Atualize o excerto sobre desigualdades digitais, transcrevendo-o a começar em "Portanto, estamos a" e a terminar em "futuro do trabalho?", com "plataformas digitais" substituído por "empresas tecnológicas".

Excerto para leitura:
____________________
Mais uma vez, não é uma novidade. A divisão digital que existe nas sociedades já se faz sentir há alguns anos. Pessoas que, por algum motivo não tiveram formação de base ou porque as tecnologias digitais chegaram à sua vida demasiado tarde e não têm um domínio… chamemos-me proficiência mínima de tecnologias digitais, já hoje estão a ser penalizadas pela falta de competências nesse domínio. O que está a acontecer agora, em parte, é que pessoas com competências altissimamente especializadas tendem a ter um acesso muito privilegiado a recursos. Dito isto, eu, que sei muitíssimo pouco de programação, neste momento consigo programar um site de internet, porque peço ajuda ao ChatGPT e ele programa-me um site por mim. Isso também significa que há algumas competências que até há pouco tempo davam uma vantagem às pessoas e desvantagem a quem não as tinha. Isso está a deixar de ser assim. 

Portanto, estamos a viver num período em que há grandes alterações no que são competências relevantes e que têm impacto, depois, no nível de desigualdades. A maior desigualdade, hoje, não tem tanto a ver com diferenças entre trabalhadores, tem a ver essencialmente com uma concentração brutal de poder nas grandes plataformas digitais, que controlam os dados e os algoritmos. E isso sim, é uma desigualdade que não é apenas social, é uma desigualdade também de poderes, em que há um punhado de empresas de grandes dimensões que conseguem ter mais poder do que alguns Estados de dimensões médias. Isso constitui uma alteração substancial na era que vivemos.

-Isso também tem reflexo em muitas questões políticas e geopolíticas, que são, inclusive, uma preocupação de alguns empregadores. Pode também fazer uma pequena análise sobre a maneira como essas tensões podem afetar o futuro do trabalho?
____________________
Listagem de dados:
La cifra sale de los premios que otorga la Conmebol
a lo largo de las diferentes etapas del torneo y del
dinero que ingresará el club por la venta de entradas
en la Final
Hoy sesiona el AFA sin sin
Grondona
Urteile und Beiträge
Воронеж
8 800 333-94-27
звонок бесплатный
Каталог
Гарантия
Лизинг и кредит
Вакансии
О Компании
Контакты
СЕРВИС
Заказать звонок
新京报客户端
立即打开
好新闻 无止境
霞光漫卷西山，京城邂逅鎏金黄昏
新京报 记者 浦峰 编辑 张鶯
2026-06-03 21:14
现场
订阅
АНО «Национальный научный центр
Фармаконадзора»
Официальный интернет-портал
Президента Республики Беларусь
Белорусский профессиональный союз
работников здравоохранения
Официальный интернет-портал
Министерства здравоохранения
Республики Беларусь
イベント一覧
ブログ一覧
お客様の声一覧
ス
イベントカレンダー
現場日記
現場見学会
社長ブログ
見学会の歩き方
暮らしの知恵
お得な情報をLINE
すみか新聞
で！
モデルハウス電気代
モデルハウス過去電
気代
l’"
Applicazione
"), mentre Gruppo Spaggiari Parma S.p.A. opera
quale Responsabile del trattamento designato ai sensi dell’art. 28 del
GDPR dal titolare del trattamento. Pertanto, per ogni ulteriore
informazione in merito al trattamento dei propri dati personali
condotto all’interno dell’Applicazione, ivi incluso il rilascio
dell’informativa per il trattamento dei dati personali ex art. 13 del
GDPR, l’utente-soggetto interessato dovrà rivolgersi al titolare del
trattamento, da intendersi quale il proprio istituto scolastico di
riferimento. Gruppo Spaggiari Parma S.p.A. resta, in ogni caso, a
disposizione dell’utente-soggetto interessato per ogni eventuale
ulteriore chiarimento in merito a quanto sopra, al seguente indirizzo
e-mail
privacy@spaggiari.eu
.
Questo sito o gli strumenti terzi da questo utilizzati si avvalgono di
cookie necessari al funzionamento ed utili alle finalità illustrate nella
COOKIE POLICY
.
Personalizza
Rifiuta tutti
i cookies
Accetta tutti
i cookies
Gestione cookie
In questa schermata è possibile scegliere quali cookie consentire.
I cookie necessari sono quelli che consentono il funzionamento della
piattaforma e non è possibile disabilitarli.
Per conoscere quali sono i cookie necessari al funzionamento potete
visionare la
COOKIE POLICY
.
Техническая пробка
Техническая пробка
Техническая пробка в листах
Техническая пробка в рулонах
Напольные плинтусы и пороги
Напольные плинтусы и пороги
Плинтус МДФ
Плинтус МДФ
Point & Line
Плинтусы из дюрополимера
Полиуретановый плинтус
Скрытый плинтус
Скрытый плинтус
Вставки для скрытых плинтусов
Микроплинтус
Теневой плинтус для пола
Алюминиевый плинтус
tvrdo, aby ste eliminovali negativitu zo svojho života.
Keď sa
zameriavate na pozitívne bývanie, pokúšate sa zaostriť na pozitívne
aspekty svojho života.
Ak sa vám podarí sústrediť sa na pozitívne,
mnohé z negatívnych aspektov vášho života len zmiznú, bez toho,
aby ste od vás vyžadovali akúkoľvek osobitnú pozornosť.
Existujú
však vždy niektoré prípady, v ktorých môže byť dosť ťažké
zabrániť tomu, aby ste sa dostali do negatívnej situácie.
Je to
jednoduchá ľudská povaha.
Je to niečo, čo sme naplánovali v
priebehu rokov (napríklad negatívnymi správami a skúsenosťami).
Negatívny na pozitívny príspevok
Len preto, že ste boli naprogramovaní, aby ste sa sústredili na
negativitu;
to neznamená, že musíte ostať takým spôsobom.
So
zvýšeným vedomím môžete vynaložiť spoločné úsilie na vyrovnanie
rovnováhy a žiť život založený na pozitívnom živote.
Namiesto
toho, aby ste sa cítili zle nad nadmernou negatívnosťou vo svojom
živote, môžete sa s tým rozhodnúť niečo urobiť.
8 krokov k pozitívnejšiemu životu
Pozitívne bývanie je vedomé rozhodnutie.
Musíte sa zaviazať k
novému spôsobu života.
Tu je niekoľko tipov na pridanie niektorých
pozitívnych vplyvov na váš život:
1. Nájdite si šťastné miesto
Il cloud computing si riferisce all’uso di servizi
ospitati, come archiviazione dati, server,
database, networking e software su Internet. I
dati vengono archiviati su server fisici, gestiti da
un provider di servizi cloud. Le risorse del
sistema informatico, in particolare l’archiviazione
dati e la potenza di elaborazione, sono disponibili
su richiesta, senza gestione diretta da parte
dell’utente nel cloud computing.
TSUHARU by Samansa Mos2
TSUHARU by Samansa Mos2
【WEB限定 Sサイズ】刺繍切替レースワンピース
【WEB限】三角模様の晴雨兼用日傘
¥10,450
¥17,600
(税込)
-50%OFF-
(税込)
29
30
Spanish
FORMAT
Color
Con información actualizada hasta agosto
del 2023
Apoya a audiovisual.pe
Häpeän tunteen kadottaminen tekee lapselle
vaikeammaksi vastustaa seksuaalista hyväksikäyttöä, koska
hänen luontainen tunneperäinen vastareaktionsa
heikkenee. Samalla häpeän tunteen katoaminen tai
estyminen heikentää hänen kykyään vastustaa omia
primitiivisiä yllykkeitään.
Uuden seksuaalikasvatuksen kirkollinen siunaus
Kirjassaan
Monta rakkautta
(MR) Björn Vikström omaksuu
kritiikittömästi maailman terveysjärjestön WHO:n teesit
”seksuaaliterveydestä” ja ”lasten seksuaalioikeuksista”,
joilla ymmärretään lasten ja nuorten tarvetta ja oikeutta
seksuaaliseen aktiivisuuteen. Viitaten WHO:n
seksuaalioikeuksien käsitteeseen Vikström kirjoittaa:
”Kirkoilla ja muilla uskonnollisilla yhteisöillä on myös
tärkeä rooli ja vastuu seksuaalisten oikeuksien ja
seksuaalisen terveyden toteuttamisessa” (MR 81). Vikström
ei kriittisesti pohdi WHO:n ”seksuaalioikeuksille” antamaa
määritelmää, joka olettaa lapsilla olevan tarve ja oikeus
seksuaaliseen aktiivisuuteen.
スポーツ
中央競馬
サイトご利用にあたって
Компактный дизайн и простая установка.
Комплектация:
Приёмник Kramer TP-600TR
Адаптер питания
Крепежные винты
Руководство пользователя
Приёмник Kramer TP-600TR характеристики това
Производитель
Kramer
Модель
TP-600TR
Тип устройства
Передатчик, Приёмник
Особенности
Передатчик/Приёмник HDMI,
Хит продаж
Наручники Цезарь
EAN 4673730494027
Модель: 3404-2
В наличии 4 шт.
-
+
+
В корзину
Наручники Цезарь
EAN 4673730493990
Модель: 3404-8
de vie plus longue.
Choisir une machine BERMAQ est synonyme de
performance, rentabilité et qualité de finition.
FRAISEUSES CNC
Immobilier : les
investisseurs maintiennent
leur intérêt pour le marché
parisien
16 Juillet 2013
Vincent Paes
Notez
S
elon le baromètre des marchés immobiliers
____________________
Resultado do exercício:
Portanto, estamos a viver num período em que há grandes alterações no que são competências relevantes e que têm impacto, depois, no nível de desigualdades. A maior desigualdade, hoje, não tem tanto a ver com diferenças entre trabalhadores, tem a ver essencialmente com uma concentração brutal de poder nas grandes empresas tecnológicas, que controlam os dados e os algoritmos. E isso sim, é uma desigualdade que não é apenas social, é uma desigualdade também de poderes, em que há um punhado de empresas de grandes dimensões que conseguem ter mais poder do que alguns Estados de dimensões médias. Isso constitui uma alteração substancial na era que vivemos.

-Isso também tem reflexo em muitas questões políticas e geopolíticas, que são, inclusive, uma preocupação de alguns empregadores. Pode também fazer uma pequena análise sobre a maneira como essas tensões podem afetar o futuro do trabalho?